Illinois community dismayed over officer’s suicide, alleged theft
Published 9:12 am Thursday, November 5, 2015
FOX LAKE, Ill. (AP) — Public works employees were pulling down the blue ribbons residents had tied to trees and poles as a tribute to their slain hero. Signs around the small town that had praised the cop known as “G.I. Joe” suddenly disappeared, replaced in one case by another that labeled him “G.I. Joke.”
The friends and neighbors of police Lt.

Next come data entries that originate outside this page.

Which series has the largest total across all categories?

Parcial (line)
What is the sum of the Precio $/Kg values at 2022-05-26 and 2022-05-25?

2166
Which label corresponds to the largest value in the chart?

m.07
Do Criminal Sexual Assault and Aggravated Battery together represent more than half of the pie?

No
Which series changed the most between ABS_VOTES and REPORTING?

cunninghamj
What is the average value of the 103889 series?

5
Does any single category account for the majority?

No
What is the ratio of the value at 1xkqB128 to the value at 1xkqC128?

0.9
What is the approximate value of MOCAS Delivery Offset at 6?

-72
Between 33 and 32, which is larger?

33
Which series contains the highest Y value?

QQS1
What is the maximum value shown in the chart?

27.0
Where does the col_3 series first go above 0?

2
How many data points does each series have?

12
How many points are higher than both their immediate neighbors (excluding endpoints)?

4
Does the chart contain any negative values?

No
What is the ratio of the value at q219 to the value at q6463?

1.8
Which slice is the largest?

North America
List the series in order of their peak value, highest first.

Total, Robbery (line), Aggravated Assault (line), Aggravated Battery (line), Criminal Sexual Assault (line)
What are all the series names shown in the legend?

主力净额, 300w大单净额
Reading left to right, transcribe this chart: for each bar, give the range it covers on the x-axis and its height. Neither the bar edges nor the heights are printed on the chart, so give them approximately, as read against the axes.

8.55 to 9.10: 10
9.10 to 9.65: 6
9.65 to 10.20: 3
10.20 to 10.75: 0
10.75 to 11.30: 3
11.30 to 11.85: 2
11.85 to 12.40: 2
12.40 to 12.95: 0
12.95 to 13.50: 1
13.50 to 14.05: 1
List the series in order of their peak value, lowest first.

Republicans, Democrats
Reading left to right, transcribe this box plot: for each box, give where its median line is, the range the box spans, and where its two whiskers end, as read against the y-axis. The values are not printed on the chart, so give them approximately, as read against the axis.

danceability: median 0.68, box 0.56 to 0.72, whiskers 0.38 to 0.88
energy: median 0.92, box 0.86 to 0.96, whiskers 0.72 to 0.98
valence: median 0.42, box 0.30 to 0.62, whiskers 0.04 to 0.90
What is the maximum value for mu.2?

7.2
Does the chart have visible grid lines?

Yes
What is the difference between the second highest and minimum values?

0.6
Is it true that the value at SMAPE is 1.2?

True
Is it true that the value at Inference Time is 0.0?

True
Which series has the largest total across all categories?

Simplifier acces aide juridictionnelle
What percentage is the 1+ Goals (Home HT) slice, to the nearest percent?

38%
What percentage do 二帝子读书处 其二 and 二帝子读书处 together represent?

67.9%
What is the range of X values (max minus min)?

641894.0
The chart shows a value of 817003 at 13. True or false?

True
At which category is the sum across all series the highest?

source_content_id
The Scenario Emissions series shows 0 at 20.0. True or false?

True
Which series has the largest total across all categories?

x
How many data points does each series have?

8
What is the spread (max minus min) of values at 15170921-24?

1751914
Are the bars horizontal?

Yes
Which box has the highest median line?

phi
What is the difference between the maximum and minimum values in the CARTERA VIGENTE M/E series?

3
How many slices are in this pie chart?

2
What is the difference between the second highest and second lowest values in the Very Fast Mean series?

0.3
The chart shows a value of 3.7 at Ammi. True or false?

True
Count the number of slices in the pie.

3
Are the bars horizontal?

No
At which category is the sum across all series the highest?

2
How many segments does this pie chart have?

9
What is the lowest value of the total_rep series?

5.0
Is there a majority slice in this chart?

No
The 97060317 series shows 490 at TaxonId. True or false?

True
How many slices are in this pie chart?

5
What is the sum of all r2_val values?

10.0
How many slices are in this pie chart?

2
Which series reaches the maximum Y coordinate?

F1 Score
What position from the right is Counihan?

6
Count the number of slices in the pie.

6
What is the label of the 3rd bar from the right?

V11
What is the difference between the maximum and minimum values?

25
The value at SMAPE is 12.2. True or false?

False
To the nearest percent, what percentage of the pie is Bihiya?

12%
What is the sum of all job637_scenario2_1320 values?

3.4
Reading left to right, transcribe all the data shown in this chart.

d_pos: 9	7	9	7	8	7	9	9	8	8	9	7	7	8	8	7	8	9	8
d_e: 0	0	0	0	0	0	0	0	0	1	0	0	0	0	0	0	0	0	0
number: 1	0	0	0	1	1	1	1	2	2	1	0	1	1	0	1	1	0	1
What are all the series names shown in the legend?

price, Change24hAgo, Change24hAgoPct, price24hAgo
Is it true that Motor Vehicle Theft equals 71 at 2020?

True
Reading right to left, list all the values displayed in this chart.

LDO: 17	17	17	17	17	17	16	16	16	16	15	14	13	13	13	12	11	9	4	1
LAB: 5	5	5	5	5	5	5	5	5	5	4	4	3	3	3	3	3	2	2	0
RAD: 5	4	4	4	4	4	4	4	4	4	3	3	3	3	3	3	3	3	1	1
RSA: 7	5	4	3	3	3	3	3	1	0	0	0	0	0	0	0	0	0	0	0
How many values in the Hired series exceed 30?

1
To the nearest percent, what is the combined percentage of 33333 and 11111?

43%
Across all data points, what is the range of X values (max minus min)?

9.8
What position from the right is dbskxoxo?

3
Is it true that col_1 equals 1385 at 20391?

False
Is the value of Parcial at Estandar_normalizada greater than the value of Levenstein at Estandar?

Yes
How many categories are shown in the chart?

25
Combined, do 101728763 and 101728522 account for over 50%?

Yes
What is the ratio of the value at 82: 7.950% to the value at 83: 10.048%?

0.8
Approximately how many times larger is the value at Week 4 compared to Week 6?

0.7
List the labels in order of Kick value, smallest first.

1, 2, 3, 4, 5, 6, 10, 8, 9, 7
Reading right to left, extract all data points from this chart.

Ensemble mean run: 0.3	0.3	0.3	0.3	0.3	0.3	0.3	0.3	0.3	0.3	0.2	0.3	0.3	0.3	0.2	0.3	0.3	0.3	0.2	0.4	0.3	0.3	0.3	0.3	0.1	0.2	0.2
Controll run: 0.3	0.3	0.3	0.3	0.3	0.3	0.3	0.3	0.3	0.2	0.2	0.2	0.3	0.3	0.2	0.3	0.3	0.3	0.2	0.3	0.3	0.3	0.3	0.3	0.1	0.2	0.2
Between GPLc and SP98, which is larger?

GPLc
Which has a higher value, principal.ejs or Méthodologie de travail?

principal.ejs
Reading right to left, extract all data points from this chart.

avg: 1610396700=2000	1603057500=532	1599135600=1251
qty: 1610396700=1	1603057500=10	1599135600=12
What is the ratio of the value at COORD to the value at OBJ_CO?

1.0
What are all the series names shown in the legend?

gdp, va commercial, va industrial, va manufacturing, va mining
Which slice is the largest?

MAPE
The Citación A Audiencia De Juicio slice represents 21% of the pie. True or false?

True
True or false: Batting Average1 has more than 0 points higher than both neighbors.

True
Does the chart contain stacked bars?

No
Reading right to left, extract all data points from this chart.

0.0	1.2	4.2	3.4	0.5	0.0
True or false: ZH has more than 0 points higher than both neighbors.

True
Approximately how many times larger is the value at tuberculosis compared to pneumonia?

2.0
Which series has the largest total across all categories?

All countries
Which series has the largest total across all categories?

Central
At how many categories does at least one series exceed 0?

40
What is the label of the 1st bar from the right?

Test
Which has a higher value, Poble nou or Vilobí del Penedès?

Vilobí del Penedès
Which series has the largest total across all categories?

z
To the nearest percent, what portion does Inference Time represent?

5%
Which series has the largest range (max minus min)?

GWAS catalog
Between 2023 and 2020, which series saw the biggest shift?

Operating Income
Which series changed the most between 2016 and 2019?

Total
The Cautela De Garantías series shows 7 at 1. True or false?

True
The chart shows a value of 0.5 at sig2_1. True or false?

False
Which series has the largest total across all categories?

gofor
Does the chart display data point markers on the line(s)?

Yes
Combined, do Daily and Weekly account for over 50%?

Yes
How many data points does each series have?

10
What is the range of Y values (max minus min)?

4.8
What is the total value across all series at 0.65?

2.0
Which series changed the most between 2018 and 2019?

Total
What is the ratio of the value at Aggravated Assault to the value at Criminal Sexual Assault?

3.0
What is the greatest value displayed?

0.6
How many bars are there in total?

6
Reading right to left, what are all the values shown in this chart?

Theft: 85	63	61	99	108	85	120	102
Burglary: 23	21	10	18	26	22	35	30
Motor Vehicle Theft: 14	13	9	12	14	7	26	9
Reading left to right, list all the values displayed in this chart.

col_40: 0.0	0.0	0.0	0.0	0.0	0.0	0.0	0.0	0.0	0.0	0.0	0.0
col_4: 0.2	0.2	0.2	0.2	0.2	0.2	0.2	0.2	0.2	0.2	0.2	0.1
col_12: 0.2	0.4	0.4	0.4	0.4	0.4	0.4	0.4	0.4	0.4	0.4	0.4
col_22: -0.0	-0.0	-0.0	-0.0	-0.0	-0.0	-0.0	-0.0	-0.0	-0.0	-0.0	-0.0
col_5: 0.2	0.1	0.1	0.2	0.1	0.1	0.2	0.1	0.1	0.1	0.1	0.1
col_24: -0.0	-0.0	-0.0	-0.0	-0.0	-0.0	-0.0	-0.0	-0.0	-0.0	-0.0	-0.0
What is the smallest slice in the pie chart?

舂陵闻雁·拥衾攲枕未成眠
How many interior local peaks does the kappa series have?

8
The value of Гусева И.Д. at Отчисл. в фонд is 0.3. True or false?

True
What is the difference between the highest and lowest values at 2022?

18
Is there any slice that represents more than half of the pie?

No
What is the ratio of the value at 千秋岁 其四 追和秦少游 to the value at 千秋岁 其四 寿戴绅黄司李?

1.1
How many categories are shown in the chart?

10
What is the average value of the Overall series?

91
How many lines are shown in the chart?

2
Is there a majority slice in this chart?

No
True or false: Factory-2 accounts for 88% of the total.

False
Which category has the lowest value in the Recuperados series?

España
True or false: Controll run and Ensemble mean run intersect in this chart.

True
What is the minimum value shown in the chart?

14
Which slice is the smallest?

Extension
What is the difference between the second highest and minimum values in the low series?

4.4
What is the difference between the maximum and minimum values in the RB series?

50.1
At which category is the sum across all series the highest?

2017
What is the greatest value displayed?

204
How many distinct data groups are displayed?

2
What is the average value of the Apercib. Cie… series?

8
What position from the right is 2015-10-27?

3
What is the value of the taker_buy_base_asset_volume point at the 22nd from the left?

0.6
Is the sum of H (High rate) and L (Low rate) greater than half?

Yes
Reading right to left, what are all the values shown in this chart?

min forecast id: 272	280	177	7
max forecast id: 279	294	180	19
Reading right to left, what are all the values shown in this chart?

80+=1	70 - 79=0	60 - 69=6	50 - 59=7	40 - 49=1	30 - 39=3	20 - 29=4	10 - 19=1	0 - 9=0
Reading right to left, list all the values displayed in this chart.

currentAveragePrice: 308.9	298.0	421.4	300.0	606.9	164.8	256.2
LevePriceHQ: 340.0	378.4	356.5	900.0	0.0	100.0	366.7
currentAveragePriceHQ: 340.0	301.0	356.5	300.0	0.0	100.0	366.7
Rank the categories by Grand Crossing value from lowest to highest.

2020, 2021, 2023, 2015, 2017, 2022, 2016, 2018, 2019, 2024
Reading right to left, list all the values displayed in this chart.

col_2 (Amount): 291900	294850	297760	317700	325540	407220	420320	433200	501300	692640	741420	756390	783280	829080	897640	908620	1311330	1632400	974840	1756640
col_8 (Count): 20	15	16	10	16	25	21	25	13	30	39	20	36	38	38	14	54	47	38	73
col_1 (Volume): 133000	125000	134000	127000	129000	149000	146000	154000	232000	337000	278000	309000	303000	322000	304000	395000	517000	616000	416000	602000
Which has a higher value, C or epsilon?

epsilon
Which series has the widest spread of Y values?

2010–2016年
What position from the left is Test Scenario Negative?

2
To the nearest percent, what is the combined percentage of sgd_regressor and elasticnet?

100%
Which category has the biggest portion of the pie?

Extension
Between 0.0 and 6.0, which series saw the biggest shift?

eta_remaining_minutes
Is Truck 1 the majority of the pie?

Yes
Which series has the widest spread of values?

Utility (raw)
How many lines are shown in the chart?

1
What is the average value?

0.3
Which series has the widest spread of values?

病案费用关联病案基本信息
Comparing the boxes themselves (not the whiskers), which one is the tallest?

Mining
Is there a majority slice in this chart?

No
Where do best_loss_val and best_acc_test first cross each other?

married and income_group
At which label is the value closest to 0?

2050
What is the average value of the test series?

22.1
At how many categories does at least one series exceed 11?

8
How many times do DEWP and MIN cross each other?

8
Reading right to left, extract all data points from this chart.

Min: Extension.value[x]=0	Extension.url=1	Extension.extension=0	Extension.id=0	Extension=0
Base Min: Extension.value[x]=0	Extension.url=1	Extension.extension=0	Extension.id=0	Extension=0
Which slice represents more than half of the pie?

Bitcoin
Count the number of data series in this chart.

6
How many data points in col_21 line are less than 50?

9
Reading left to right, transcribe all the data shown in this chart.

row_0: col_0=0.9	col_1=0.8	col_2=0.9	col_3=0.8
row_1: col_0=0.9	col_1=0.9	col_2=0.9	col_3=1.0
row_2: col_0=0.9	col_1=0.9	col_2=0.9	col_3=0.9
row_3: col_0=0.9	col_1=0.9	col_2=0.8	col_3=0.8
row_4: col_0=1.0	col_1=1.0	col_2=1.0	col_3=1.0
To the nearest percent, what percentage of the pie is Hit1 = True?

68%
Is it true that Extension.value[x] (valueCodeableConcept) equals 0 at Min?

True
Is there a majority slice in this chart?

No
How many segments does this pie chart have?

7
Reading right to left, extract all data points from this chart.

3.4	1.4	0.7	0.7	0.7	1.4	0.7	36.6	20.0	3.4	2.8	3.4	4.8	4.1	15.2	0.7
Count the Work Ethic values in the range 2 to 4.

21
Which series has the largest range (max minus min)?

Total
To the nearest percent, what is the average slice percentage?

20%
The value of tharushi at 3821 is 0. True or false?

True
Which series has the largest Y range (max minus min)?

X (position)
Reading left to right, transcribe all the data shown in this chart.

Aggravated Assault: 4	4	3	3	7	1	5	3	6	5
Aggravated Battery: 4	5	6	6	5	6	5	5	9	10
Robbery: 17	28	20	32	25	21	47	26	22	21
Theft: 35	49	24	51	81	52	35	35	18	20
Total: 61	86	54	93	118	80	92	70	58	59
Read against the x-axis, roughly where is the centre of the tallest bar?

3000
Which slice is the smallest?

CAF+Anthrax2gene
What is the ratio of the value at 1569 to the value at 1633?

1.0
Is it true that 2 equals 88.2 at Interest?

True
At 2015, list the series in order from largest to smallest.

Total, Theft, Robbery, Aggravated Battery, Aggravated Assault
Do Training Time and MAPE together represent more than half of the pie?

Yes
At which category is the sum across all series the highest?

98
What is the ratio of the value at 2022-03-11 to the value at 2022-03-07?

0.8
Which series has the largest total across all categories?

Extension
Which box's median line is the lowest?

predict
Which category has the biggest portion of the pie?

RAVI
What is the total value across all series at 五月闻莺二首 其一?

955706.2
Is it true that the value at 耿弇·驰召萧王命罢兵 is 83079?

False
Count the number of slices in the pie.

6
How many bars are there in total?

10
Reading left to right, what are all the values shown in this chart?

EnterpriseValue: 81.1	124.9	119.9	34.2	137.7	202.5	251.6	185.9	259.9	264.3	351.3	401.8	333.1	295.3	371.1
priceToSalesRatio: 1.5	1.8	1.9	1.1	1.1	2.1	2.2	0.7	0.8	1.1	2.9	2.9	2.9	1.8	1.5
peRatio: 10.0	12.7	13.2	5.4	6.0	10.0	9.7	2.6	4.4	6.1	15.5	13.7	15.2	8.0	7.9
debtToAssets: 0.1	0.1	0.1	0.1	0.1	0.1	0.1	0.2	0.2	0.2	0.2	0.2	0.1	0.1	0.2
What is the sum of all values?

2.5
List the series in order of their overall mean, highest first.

Charles Joseph Gliniewicz reacted with disbelief and dismay to authorities’ announcement Wednesday that the popular Fox Lake, Illinois, officer not only meticulously staged his own suicide to make it look like he died in the line of duty, but had been stealing for years from a police club for youth that he oversaw.
“It’s breaking my heart,” said Mark Weihofen, a 41-year-old school bus mechanic. “There is a ‘We love you, Joe’ sign that I pass by every day. … It was already down.”
Investigators said they believed the 30-year police veteran — whose death prompted a weekslong manhunt and whose funeral drew thousands of mourners — killed himself because his criminal activity was about to be exposed.
Recovered text messages and other records now show the 52-year-old Gliniewicz embezzled from the village’s Police Explorer program for seven years, spending the money on mortgage payments, travel expenses, gym memberships, adult websites and loans to friends, Lake County Major Crimes Task Force Commander George Filenko said.